§ What you will do: Continue the forum thread about favorite fishing reels from the point where it stops.

I use the Revo's, and 4600C's for bass, 5500C & 6500C4's, for Cats and Inshore Saltwater. cardinal C4, Shimano Stradic 4000 Open face for both salt and freshwater. These have been my mainstay's for most of my adult life. Have had little if any problems with any of them. I used to be a diehard Mitchell fan in my youth, but then that was along time ago. A far cry from my very first reel (a Johnson Century...... remember the Green push button Spincast? :lol: ) that my Dad got me. I loved that thing!


----------



## daltonmcgill (Mar 26, 2009)

i have always used ouantums and daiwas but i guess i am going to have to get a shimano to see just how good they are


----------



## Tunnels (Mar 26, 2009)

I fish spinning reels, exclusively. My latest favorite is a Daiwa Capricorn. I have several Pfluegers and Quantums, also, and like them all.


----------



## darb79 (Mar 26, 2009)

§ Provided data:
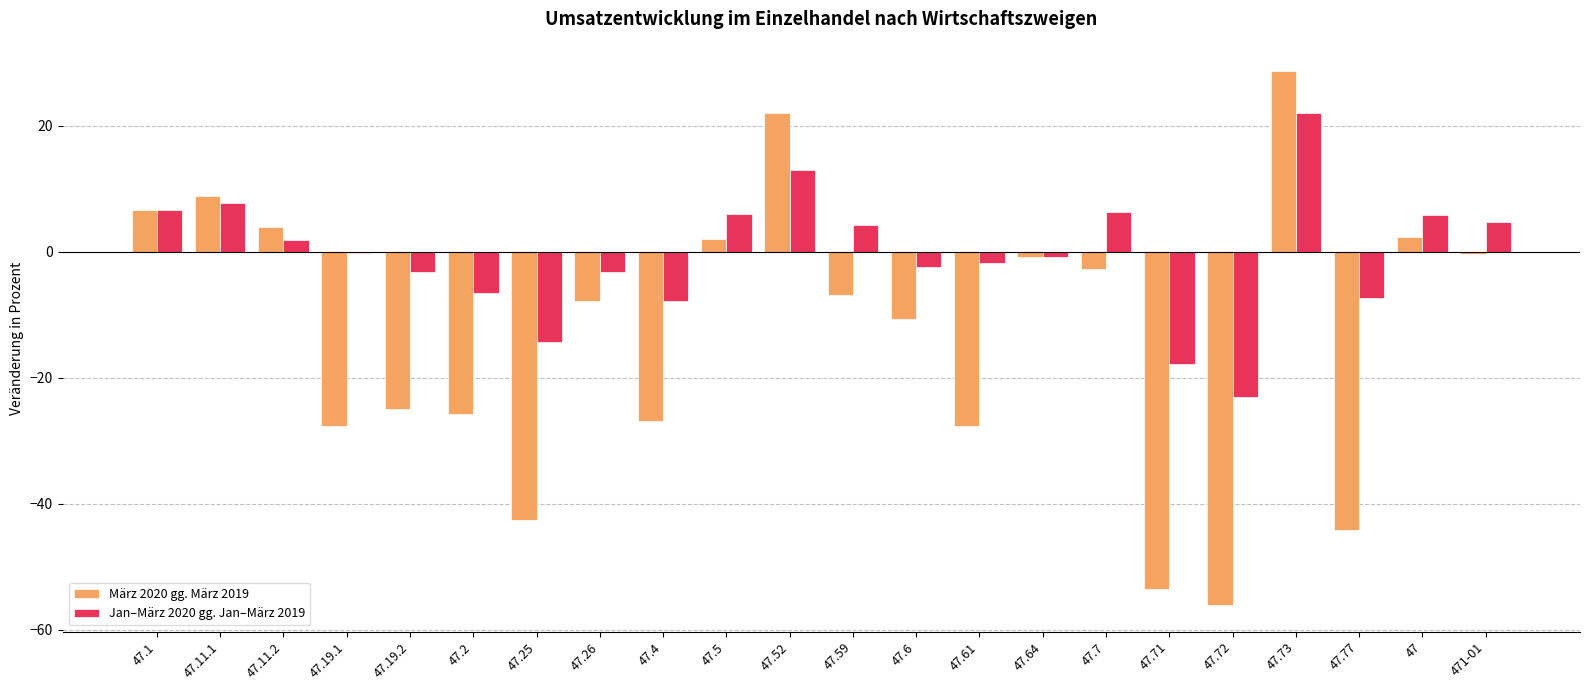

At which category does the chart reach its peak across all series?

47.73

§ Answer area:
I dont care what the brand is, just as long as I am getting what I paid for. That being said, I really like my revo SX-L baitcasters, pfluger president's and supream xl's. I also have a couple quantum catylist spinners. If I found a shimano, diawa or any other brand of reel that I liked I would buy it, I just think most of them are over priced and the name is whats paid for.


----------



## ilinimud (Mar 27, 2009)

slim357 said:


> everyone? I couldnt stand the curado, it was real smooth but for whatever reason it just wasnt for me, I really hated the breaking system, and didnt like having to open up the side plate to adjust it. My only concern with the new energy pts is they switched from the breaking system they used last year and put in the same system that is in the accurist (acs ll or something like that), they claim its better but if that is the case then why didnt they use it to begin with, seems fishy to me. I think they use to have something like 10 settings now its like 4.



Well everyone was more like a general statement/exaggeration. I dont know why, but i bet their isnt a forum on the web that Shimano wouldnt be winning this poll on...


----------



## low desert jon (Dec 24, 2009)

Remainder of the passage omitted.